Decades of public neglect and underspending have brought us to the point that even an unprecedented global health emergency and economic collapse are not enough to make mistreatment of low-paid essential workers socially and politically unacceptable. Our applause is no longer enough to keep them keeping us safe.

NEW DELHI – Those who thought that a pandemic would make everyone realize the crucial role of care workers should think again. With the coronavirus still spreading rapidly, frontline workers are more essential – and at greater risk – than ever, yet public attention has shifted elsewhere.

Worse, as economies collapse and labor-market conditions deteriorate, employers in the private and public sector alike have grown more cynical in their treatment of essential workers.

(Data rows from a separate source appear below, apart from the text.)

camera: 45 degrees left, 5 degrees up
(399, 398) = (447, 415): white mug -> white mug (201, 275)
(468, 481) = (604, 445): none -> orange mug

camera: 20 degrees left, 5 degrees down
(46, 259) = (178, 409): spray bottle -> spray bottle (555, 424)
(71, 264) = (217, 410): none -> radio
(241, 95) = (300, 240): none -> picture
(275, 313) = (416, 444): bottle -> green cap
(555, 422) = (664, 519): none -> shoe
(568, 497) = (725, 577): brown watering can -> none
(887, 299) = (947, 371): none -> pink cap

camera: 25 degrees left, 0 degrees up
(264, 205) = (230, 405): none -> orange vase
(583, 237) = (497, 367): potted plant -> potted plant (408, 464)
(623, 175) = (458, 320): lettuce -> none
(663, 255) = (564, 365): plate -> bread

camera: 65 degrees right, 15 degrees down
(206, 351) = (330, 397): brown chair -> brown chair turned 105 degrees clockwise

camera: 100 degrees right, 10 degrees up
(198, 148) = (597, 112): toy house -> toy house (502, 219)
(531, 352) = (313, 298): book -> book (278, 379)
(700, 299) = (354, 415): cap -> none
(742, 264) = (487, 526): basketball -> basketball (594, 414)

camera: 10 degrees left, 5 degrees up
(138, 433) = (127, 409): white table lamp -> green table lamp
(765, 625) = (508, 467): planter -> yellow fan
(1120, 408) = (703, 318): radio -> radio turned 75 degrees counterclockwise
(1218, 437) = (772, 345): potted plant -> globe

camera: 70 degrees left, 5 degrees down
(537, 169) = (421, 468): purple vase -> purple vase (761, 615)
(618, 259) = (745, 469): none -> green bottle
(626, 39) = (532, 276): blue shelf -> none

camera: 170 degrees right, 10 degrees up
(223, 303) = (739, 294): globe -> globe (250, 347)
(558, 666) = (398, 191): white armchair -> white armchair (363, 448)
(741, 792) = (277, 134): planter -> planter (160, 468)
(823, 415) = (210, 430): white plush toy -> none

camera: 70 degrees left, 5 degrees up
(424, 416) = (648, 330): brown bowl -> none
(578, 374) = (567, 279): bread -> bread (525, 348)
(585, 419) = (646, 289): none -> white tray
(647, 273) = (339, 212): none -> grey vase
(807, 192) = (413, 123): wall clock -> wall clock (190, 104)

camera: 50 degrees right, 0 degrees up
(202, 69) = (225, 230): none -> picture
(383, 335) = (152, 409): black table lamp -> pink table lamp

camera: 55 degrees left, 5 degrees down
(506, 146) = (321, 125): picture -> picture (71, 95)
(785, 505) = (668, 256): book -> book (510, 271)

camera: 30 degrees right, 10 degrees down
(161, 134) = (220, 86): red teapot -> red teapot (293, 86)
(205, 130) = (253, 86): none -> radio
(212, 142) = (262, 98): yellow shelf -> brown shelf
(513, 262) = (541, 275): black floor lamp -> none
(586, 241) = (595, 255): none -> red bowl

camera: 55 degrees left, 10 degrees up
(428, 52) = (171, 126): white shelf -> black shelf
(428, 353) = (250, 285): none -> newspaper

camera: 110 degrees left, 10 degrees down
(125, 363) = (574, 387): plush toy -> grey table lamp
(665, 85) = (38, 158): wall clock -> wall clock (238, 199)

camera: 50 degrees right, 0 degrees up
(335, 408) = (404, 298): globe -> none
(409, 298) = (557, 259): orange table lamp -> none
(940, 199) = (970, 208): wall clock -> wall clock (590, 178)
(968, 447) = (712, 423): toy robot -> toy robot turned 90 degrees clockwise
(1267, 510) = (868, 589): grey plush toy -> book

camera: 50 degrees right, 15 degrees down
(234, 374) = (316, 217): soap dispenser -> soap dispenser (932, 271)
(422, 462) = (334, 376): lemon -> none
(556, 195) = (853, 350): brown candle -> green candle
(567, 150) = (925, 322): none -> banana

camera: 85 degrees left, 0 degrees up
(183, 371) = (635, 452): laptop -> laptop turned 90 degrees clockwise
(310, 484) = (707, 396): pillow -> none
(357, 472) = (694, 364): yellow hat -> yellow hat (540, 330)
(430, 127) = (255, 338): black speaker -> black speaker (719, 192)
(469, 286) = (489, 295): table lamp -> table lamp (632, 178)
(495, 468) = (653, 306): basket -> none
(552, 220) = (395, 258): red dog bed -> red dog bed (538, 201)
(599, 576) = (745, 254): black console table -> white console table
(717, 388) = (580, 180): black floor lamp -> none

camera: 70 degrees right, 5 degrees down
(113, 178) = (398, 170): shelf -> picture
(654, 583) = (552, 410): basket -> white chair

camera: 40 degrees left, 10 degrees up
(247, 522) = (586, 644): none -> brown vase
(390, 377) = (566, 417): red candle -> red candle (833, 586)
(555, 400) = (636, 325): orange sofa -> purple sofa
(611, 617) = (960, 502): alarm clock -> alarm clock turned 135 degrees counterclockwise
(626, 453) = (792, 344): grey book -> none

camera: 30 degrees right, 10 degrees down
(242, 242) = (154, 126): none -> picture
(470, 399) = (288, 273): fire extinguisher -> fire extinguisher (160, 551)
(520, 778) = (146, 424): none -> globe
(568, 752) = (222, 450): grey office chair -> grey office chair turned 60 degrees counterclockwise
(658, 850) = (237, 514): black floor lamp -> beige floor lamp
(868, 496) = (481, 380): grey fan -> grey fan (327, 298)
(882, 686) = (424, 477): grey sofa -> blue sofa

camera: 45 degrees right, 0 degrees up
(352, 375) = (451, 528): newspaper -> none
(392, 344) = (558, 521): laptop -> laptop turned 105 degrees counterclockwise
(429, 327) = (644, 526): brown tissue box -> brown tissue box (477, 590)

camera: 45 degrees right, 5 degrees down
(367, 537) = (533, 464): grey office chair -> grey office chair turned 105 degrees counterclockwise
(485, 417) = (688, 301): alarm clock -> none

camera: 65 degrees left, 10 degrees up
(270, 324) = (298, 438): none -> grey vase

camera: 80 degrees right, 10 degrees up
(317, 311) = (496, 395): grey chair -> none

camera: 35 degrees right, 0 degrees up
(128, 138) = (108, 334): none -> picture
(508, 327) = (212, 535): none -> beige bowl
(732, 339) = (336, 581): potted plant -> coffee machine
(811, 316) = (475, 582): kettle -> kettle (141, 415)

Far from instilling a deeper appreciation for their employees, the pandemic-induced surge in unemployment has enabled employers to exploit workers even more.

Capitalism has always had an uneasy relationship with care work. Although capitalist production relies heavily on unpaid and underpaid labor performed by women, migrants, and other disadvantaged social groups, it has historically pushed that work off the books and underground, into informality. As a result, all the varied tasks associated with social reproduction are barely recognized, much less rewarded or remunerated. Because so much care work is performed for free by women and girls within families and communities, it is simply taken for granted and, because it is outside the market, not counted as economic activity.